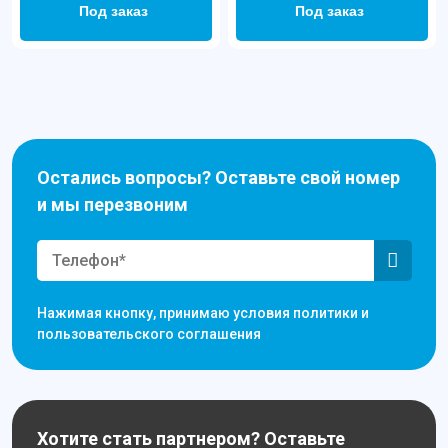
Под заказ
Под заказ
Остались вопросы? Оставьте свой номер
и мы перезвоним
Нажимая кнопку, принимаю условия политики и
пользовательского соглашения
Хотите стать партнером? Оставьте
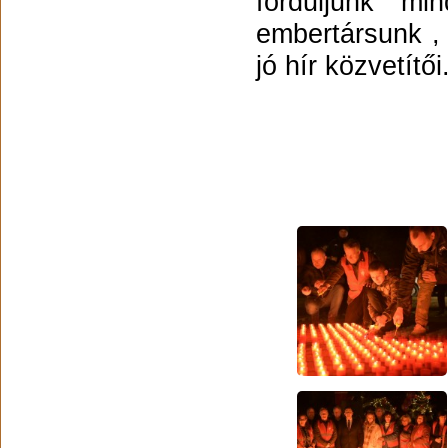
forduljunk m
embertársunk , 
jó hír közvetítői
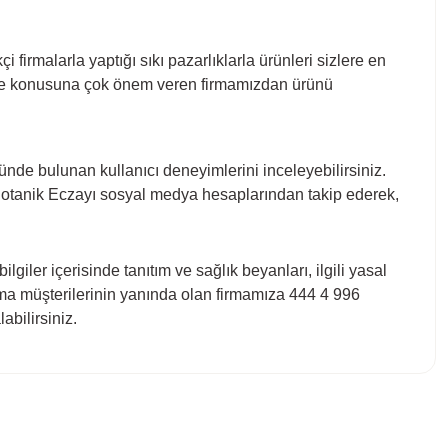
 firmalarla yaptığı sıkı pazarlıklarla ürünleri sizlere en
lite konusuna çok önem veren firmamızdan ürünü
de bulunan kullanıcı deneyimlerini inceleyebilirsiniz.
z Botanik Eczayı sosyal medya hesaplarından takip ederek,
lgiler içerisinde tanıtım ve sağlık beyanları, ilgili yasal
daima müşterilerinin yanında olan firmamıza 444 4 996
abilirsiniz.
bilirsiniz.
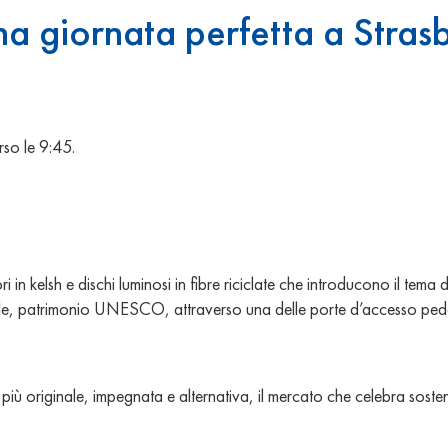
una giornata perfetta a Stras
rso le 9:45.
in kelsh e dischi luminosi in fibre riciclate che introducono il tema 
de Île, patrimonio UNESCO, attraverso una delle porte d’accesso ped
iù originale, impegnata e alternativa, il mercato che celebra sosteni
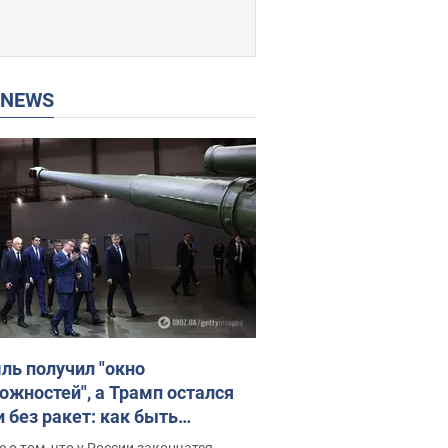
P NEWS
ль получил "окно
ожностей", а Трамп остался
и без ракет: как быть
ине? Интервью с Мельником
 о том, что у России закончатся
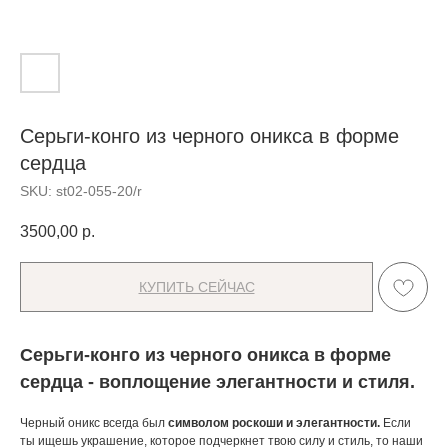
Серьги-конго из черного оникса в форме
сердца
SKU:
st02-055-20/r
3500,00
р.
КУПИТЬ СЕЙЧАС
Серьги-конго из черного оникса в форме
сердца - воплощение элегантности и стиля.
Черный оникс всегда был
символом роскоши и элегантности.
Если
ты ищешь украшение, которое подчеркнет твою силу и стиль, то наши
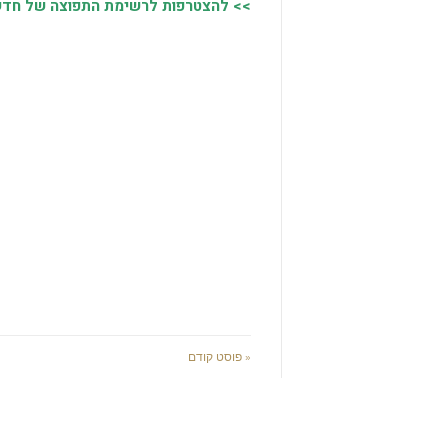
>> להצטרפות לרשימת התפוצה של חדשות
« פוסט קודם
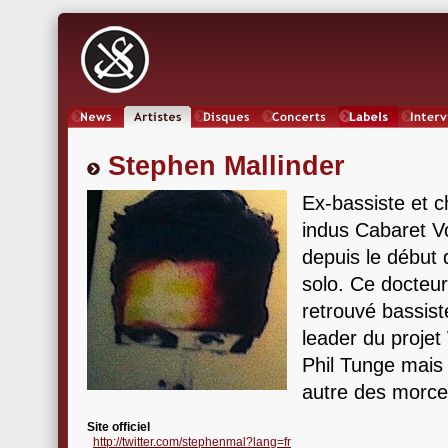
News
Artistes
Oeuvres
Concerts
Labels
Inter
Stephen Mallinder
Ex-bassiste et c
indus Cabaret Vo
depuis le début
solo. Ce docteur
retrouvé bassis
leader du proje
Phil Tunge mais
autre des morce
Site officiel
http://twitter.com/stephenmal?lang=fr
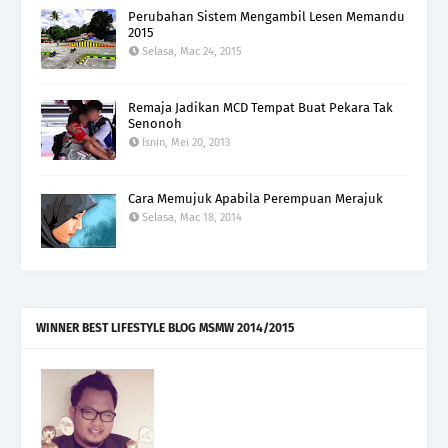
Perubahan Sistem Mengambil Lesen Memandu
2015
Selasa, Mac 24, 2015
Remaja Jadikan MCD Tempat Buat Pekara Tak
Senonoh
Isnin, Mei 20, 2013
Cara Memujuk Apabila Perempuan Merajuk
Selasa, Mac 18, 2014
WINNER BEST LIFESTYLE BLOG MSMW 2014/2015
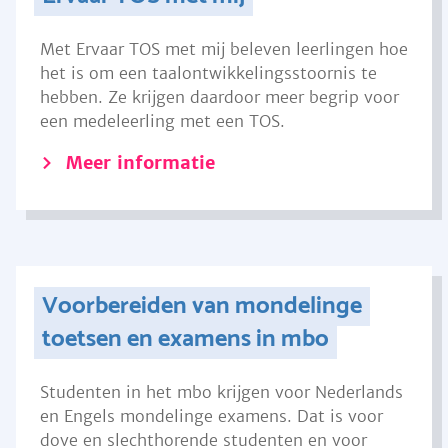
Met Ervaar TOS met mij beleven leerlingen hoe
het is om een taalontwikkelingsstoornis te
hebben. Ze krijgen daardoor meer begrip voor
een medeleerling met een TOS.
Meer informatie
Voorbereiden van mondelinge
toetsen en examens in mbo
Studenten in het mbo krijgen voor Nederlands
en Engels mondelinge examens. Dat is voor
dove en slechthorende studenten en voor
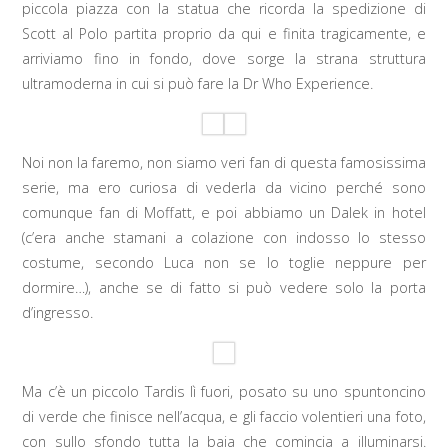
piccola piazza con la statua che ricorda la spedizione di
Scott al Polo partita proprio da qui e finita tragicamente, e
arriviamo fino in fondo, dove sorge la strana struttura
ultramoderna in cui si può fare la Dr Who Experience.
Noi non la faremo, non siamo veri fan di questa famosissima
serie, ma ero curiosa di vederla da vicino perché sono
comunque fan di Moffatt, e poi abbiamo un Dalek in hotel
(c’era anche stamani a colazione con indosso lo stesso
costume, secondo Luca non se lo toglie neppure per
dormire…), anche se di fatto si può vedere solo la porta
d’ingresso.
Ma c’è un piccolo Tardis lì fuori, posato su uno spuntoncino
di verde che finisce nell’acqua, e gli faccio volentieri una foto,
con sullo sfondo tutta la baia che comincia a illuminarsi.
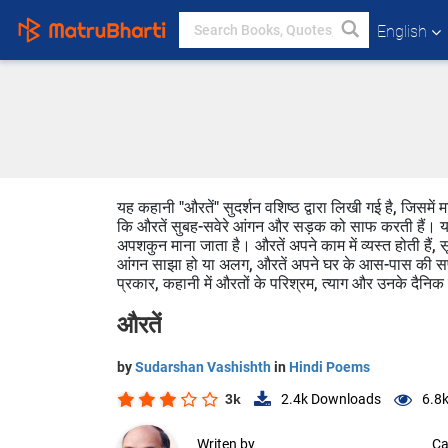
English
यह कहानी "औरतें" सुदर्शन वशिष्ठ द्वारा लिखी गई है, जिसमे
कि औरतें सुबह-सवेरे आंगन और सड़क को साफ करती हैं। यह क
अपशकुन माना जाता है। औरतें अपने काम में व्यस्त होती हैं, 
आंगन साझा हो या अलग, औरतें अपने घर के आस-पास की सफाई 
प्रकार, कहानी में औरतों के परिश्रम, त्याग और उनके दैनिक ज
औरतें
by
Sudarshan Vashishth
in
Hindi Poems
3k
2.4k
Downloads
6.8
Writen by
Ca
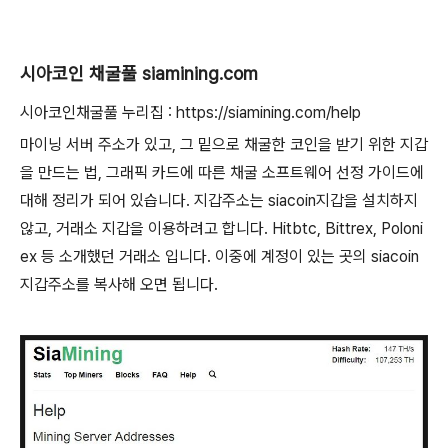
시아코인 채굴풀 siamining.com
시아코인채굴풀 누리집 : https://siamining.com/help
마이닝 서버 주소가 있고, 그 밑으로 채굴한 코인을 받기 위한 지갑
을 만드는 법, 그래픽 카드에 따른 채굴 소프트웨어 선정 가이드에
대해 정리가 되어 있습니다. 지갑주소는 siacoin지갑을 설치하지
않고, 거래소 지갑을 이용하려고 합니다. Hitbtc, Bittrex, Poloni
ex 등 소개했던 거래소 입니다. 이중에 계정이 있는 곳의 siacoin
지갑주소를 복사해 오면 됩니다.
□ □ □ □ □ □ □
What is being asked: Above are the records. Copy every line in them holding "dove".

Finished task:
dove en slechthorende studenten en voor
arriviamo fino in fondo, dove sorge la strana struttura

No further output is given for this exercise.